L'acquario dei discus

Ora presento l’acquario con i discus.
Premetto che è stato un acquario un po’ travagliato, nel suo percorso, avendo avuto diverse noie con i pesci - poi spiegherò un po’. Però dai travagli ho imparato un po’ di cose, quindi nel male, qualcosa di utile c’è stato.

DESCRIZIONE

L’acquario è uno Juwel Rio 400 (quello che ora si chiama Rio 450), modello vecchio, con i tubi fluorescenti. La capacità lorda è di 508 litri mentre netti saranno sui 400, considerando che non lo tengo pieno fino alla linea di massimo.

L’acquario è dedicato a dei discus commerciali, niente di particolare, essendo la mia primissima esperienza con questi pesci. Sono presenti, attualmente, 7 discus poco più di un anno e mezzo di età (2 RT, 2 Snakeskin, 1 Melon, 2 Checkerboard) e 6 piccoli di circa sei mesi, figli della coppia di Snakeskin.

Non tengo altri pesci oltre ai discus. Sono invece presenti piante: alcune varietà di Echinodorus, una Ninfea “Zenkeri” e alcune galleggianti (Lemna, Hydrocotyle leucocephala, Phyllantus fluitans e Pistia).

Il fondo è in lapillo grossolano ricoperto di Akadama, ormai un po’ distrutto (quindi con particelle piccole).

TECNICA

La tecnica presente è un filtro Askoll Pratiko 400, vecchio modello, caricato a cannolicchi e spugne. È presente una seconda pompa interna, solo per movimento, poiché l’acqua mossa dal filtro non riesce a circolare bene fino in fondo all’acquario.
Oltre a questi, sono presenti un aeratore e due riscaldatori (ne basterebbe uno, ma per sicurezza ne tengo due, tanto il consumo è lo stesso).
L’acquario ha ancora le due plafoniere originali, quindi quattro tubi da 120 cm. Due di questi li ho sostituiti con i retrofit a LED dell’Arcadia, per risparmiare corrente (quattro tubi da 54 W l’uno si fanno sentire, in bolletta). Appena ho la possibilità, prevedo di sostituire anche gli altri due fluorescenti rimasti.

Non erogo CO2 e non uso altra tecnica particolare.

GESTIONE

La gestione è anche qui “a sentimento”, ovvero cambio l’acqua quando ritengo necessario. Indicativamente faccio un cambio almeno due-tre volte al mese, non molto importante come quantità (20-25%).
Cambio l’acqua con acqua di rete filtrata dai primi due stadi dell’impianto RO tagliata con acqua RO, in maniera da inserire acqua con una conducibilità di circa 150 microsiemens/cm.
Grazie a questo “taglio” non mi è necessario usare sali per remineralizzare.
Devo filtrare l’acqua poiché ci deve essere qualche problema con l’impianto di casa (abitazione vecchia) o con l’acqua in arrivo. Ho difatti perso alcuni discus, inizialmente, quasi certamente a causa dell’acqua di rete che usavo senza alcun trattamento. Da quando ho iniziato a filtrare l’acqua non ho più avuto noie.

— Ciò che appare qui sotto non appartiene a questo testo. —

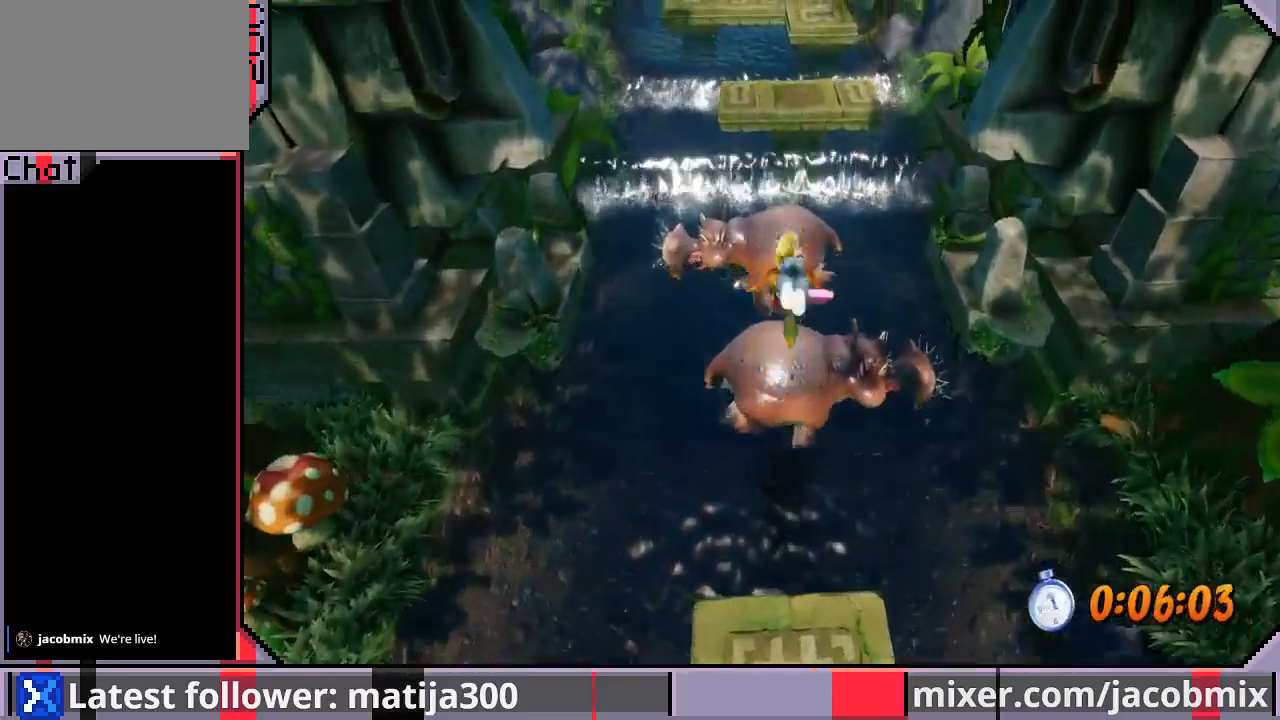
{"buttons": ["CROSS", "DPAD_UP"], "left_stick": "center", "right_stick": "center"}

Grazie all’alimentazione controllata e alla presenza delle piante ho nitrati e fosfati fissi a zero.

Inserisco regolarmente foglie ed estratti (quercia, ketapang) e sono presenti legni.

Pur avendo piante, fertilizzo in maniera molto, molto blanda, giusto per fornire gli oligoelementi alle piante. Tanto per dare un’idea, metto ogni settimana mezza dose di Profito rispetto alla minima consigliata. Non metto altri macroelementi, se non un po’ (0.1-0.2 mg/l) di fosfati altrimenti le piante si bloccano.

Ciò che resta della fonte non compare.